(RECORDS SUPPLIED Opens)
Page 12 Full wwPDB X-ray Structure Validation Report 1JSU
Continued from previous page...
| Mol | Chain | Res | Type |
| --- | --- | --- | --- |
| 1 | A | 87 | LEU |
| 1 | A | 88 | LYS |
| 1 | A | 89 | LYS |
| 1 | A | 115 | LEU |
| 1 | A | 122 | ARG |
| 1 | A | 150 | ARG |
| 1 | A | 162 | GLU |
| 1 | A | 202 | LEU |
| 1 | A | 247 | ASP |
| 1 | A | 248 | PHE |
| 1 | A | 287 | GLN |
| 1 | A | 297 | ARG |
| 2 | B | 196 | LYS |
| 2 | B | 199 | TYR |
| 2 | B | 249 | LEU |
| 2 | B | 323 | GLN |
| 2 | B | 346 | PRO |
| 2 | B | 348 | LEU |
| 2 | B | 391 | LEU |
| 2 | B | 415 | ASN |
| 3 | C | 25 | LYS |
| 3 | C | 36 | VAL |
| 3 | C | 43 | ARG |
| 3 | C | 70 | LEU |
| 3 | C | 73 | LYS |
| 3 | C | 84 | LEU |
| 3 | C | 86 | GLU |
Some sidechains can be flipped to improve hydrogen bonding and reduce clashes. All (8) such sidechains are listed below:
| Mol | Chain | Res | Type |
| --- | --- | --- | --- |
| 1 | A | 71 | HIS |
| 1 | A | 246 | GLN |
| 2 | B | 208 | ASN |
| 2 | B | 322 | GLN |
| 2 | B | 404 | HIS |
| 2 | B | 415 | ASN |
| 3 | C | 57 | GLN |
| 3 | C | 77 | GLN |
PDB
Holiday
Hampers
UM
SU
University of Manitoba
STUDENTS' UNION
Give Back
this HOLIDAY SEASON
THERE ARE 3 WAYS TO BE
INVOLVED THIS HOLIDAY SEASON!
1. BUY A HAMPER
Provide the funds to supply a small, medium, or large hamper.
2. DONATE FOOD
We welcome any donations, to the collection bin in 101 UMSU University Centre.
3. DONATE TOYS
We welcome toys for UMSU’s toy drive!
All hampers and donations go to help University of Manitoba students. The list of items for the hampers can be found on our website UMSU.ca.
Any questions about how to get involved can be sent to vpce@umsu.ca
(RECORDS SUPPLIED Closes)
● **WHAT THE TASK ASKS**
Go through the records. Copy each line where "welcome" appears.

● **WRITTEN ANSWER**
We welcome any donations, to the collection bin in 101 UMSU University Centre.
We welcome toys for UMSU’s toy drive!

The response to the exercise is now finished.